**Exercise prompt:** Please report each line in the material below that includes "메서드는".
- - -
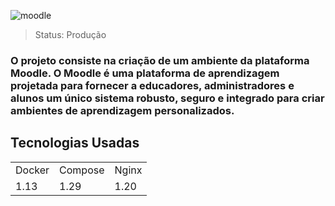 ![moodle](https://user-images.githubusercontent.com/114024164/196734767-e2954501-c7c7-4bc2-8897-cf07038633b2.png)

> Status: Produção

### O projeto consiste na criação de um ambiente da plataforma Moodle. O Moodle é uma plataforma de aprendizagem projetada para fornecer a educadores, administradores e alunos um único sistema robusto, seguro e integrado para criar ambientes de aprendizagem personalizados.

## Tecnologias Usadas
<table>
  <tr>
     <td>Docker</td>
	 <td>Compose</td>
  <td>Nginx</td>
  </tr>
  <tr>
     <td>1.13</td>
	 <td>1.29</td>
   <td>1.20</td>   
  </tr>	 
</table>




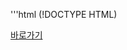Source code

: '''html
(!DOCTYPE HTML)
<html>
  <a href="whitedokgu.github.io/킹덤/html/menu.html">바로가기</a>
 </html>
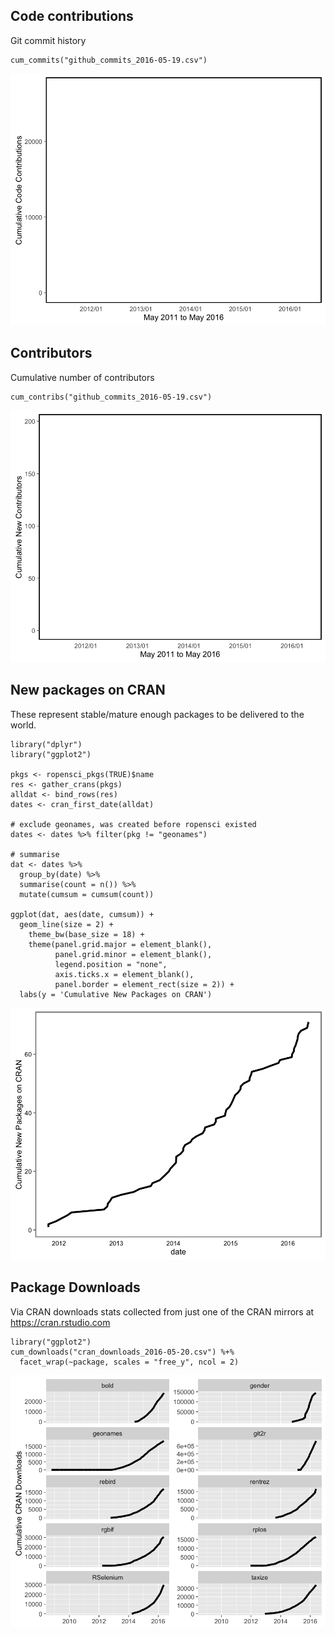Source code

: Code contributions
------------------

Git commit history

    cum_commits("github_commits_2016-05-19.csv")

![](summary_files/figure-markdown_strict/unnamed-chunk-2-1.png)

Contributors
------------

Cumulative number of contributors

    cum_contribs("github_commits_2016-05-19.csv")

![](summary_files/figure-markdown_strict/unnamed-chunk-3-1.png)

New packages on CRAN
--------------------

These represent stable/mature enough packages to be delivered to the
world.

    library("dplyr")
    library("ggplot2")

    pkgs <- ropensci_pkgs(TRUE)$name
    res <- gather_crans(pkgs)
    alldat <- bind_rows(res)
    dates <- cran_first_date(alldat)

    # exclude geonames, was created before ropensci existed
    dates <- dates %>% filter(pkg != "geonames")

    # summarise
    dat <- dates %>%
      group_by(date) %>%
      summarise(count = n()) %>%
      mutate(cumsum = cumsum(count))

    ggplot(dat, aes(date, cumsum)) +
      geom_line(size = 2) +
        theme_bw(base_size = 18) +
        theme(panel.grid.major = element_blank(),
              panel.grid.minor = element_blank(),
              legend.position = "none",
              axis.ticks.x = element_blank(),
              panel.border = element_rect(size = 2)) +
      labs(y = 'Cumulative New Packages on CRAN')

![](summary_files/figure-markdown_strict/unnamed-chunk-4-1.png)

Package Downloads
-----------------

Via CRAN downloads stats collected from just one of the CRAN mirrors at
<https://cran.rstudio.com>

    library("ggplot2")
    cum_downloads("cran_downloads_2016-05-20.csv") %+%
      facet_wrap(~package, scales = "free_y", ncol = 2)

![](summary_files/figure-markdown_strict/unnamed-chunk-5-1.png)

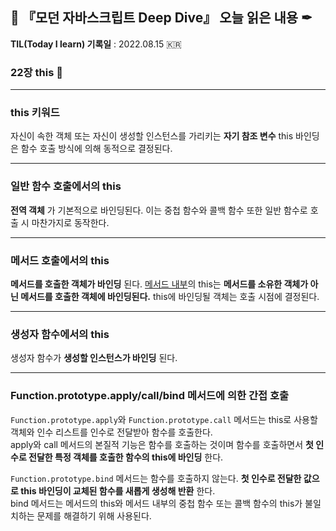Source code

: ## 📕 『모던 자바스크립트 Deep Dive』 오늘 읽은 내용 ✒

**TIL(Today I learn) 기록일** : 2022.08.15 🇰🇷

### 22장 this 📑
---
### this 키워드
자신이 속한 객체 또는 자신이 생성할 인스턴스를 가리키는 __자기 참조 변수__
this 바인딩은 함수 호출 방식에 의해 동적으로 결정된다.

---
### 일반 함수 호출에서의 this
__전역 객체__ 가 기본적으로 바인딩된다. 이는 중첩 함수와 콜백 함수 또한 일반 함수로 호출 시 마찬가지로 동작한다.

---
### 메서드 호출에서의 this
__메서드를 호출한 객체가 바인딩__ 된다. <u>메서드 내부</u>의 this는 __메서드를 소유한 객체가 아닌 메서드를 호출한 객체에 바인딩된다.__ this에 바인딩될 객체는 호출 시점에 결정된다.

---
### 생성자 함수에서의 this
생성자 함수가 __생성할 인스턴스가 바인딩__ 된다.

---
### Function.prototype.apply/call/bind 메서드에 의한 간접 호출
`Function.prototype.apply`와 `Function.prototype.call` 메서드는 this로 사용할 객체와 인수 리스트를 인수로 전달받아 함수를 호출한다.<br>
apply와 call 메서드의 본질적 기능은 함수를 호출하는 것이며 함수를 호출하면서 __첫 인수로 전달한 특정 객체를 호출한 함수의 this에 바인딩__ 한다.

`Function.prototype.bind` 메서드는 함수를 호출하지 않는다. __첫 인수로 전달한 값으로 this 바인딩이 교체된 함수를 새롭게 생성해 반환__ 한다.<br>
bind 메서드는 메서드의 this와 메서드 내부의 중첩 함수 또는 콜백 함수의 this가 불일치하는 문제를 해결하기 위해 사용된다.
- - -
**Exercise solution:**
`Function.prototype.apply`와 `Function.prototype.call` 메서드는 this로 사용할 객체와 인수 리스트를 인수로 전달받아 함수를 호출한다.<br>
`Function.prototype.bind` 메서드는 함수를 호출하지 않는다. __첫 인수로 전달한 값으로 this 바인딩이 교체된 함수를 새롭게 생성해 반환__ 한다.<br>
bind 메서드는 메서드의 this와 메서드 내부의 중첩 함수 또는 콜백 함수의 this가 불일치하는 문제를 해결하기 위해 사용된다.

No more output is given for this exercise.